WORK REQUEST:
Exact copies of the line with "parameter AWIDTH = 4;" and of all lines after it through the end of the entries are required, and no other lines.
Segment Start: EXTRACTED INFORMATION
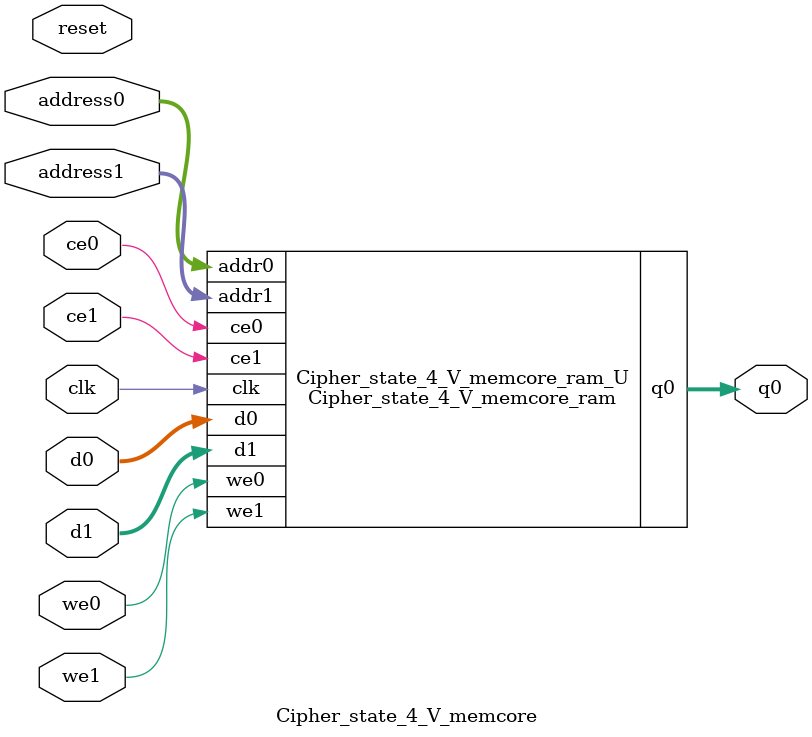
<source format=v>
`timescale 1 ns / 1 ps
module Cipher_state_4_V_memcore_ram (addr0, ce0, d0, we0, q0, addr1, ce1, d1, we1,  clk);

parameter DWIDTH = 8;
parameter AWIDTH = 4;
parameter MEM_SIZE = 16;

input[AWIDTH-1:0] addr0;
input ce0;
input[DWIDTH-1:0] d0;
input we0;
output reg[DWIDTH-1:0] q0;
input[AWIDTH-1:0] addr1;
input ce1;
input[DWIDTH-1:0] d1;
input we1;
input clk;

(* ram_style = "block" *)reg [DWIDTH-1:0] ram[0:MEM_SIZE-1];




always @(posedge clk)  
begin 
    if (ce0) 
    begin
        if (we0) 
        begin 
            ram[addr0] <= d0; 
        end 
        q0 <= ram[addr0];
    end
end


always @(posedge clk)  
begin 
    if (ce1) 
    begin
        if (we1) 
        begin 
            ram[addr1] <= d1; 
        end 
    end
end


endmodule

`timescale 1 ns / 1 ps
module Cipher_state_4_V_memcore(
    reset,
    clk,
    address0,
    ce0,
    we0,
    d0,
    q0,
    address1,
    ce1,
    we1,
    d1);

parameter DataWidth = 32'd8;
parameter AddressRange = 32'd16;
parameter AddressWidth = 32'd4;
input reset;
input clk;
input[AddressWidth - 1:0] address0;
input ce0;
input we0;
input[DataWidth - 1:0] d0;
output[DataWidth - 1:0] q0;
input[AddressWidth - 1:0] address1;
input ce1;
input we1;
input[DataWidth - 1:0] d1;



Cipher_state_4_V_memcore_ram Cipher_state_4_V_memcore_ram_U(
    .clk( clk ),
    .addr0( address0 ),
    .ce0( ce0 ),
    .we0( we0 ),
    .d0( d0 ),
    .q0( q0 ),
    .addr1( address1 ),
    .ce1( ce1 ),
    .we1( we1 ),
    .d1( d1 ));

endmodule


</source>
Segment End: EXTRACTED INFORMATION
TASK OUTPUT:
parameter AWIDTH = 4;
parameter MEM_SIZE = 16;

input[AWIDTH-1:0] addr0;
input ce0;
input[DWIDTH-1:0] d0;
input we0;
output reg[DWIDTH-1:0] q0;
input[AWIDTH-1:0] addr1;
input ce1;
input[DWIDTH-1:0] d1;
input we1;
input clk;

(* ram_style = "block" *)reg [DWIDTH-1:0] ram[0:MEM_SIZE-1];




always @(posedge clk)  
begin 
    if (ce0) 
    begin
        if (we0) 
        begin 
            ram[addr0] <= d0; 
        end 
        q0 <= ram[addr0];
    end
end


always @(posedge clk)  
begin 
    if (ce1) 
    begin
        if (we1) 
        begin 
            ram[addr1] <= d1; 
        end 
    end
end


endmodule

`timescale 1 ns / 1 ps
module Cipher_state_4_V_memcore(
    reset,
    clk,
    address0,
    ce0,
    we0,
    d0,
    q0,
    address1,
    ce1,
    we1,
    d1);

parameter DataWidth = 32'd8;
parameter AddressRange = 32'd16;
parameter AddressWidth = 32'd4;
input reset;
input clk;
input[AddressWidth - 1:0] address0;
input ce0;
input we0;
input[DataWidth - 1:0] d0;
output[DataWidth - 1:0] q0;
input[AddressWidth - 1:0] address1;
input ce1;
input we1;
input[DataWidth - 1:0] d1;



Cipher_state_4_V_memcore_ram Cipher_state_4_V_memcore_ram_U(
    .clk( clk ),
    .addr0( address0 ),
    .ce0( ce0 ),
    .we0( we0 ),
    .d0( d0 ),
    .q0( q0 ),
    .addr1( address1 ),
    .ce1( ce1 ),
    .we1( we1 ),
    .d1( d1 ));

endmodule


</source>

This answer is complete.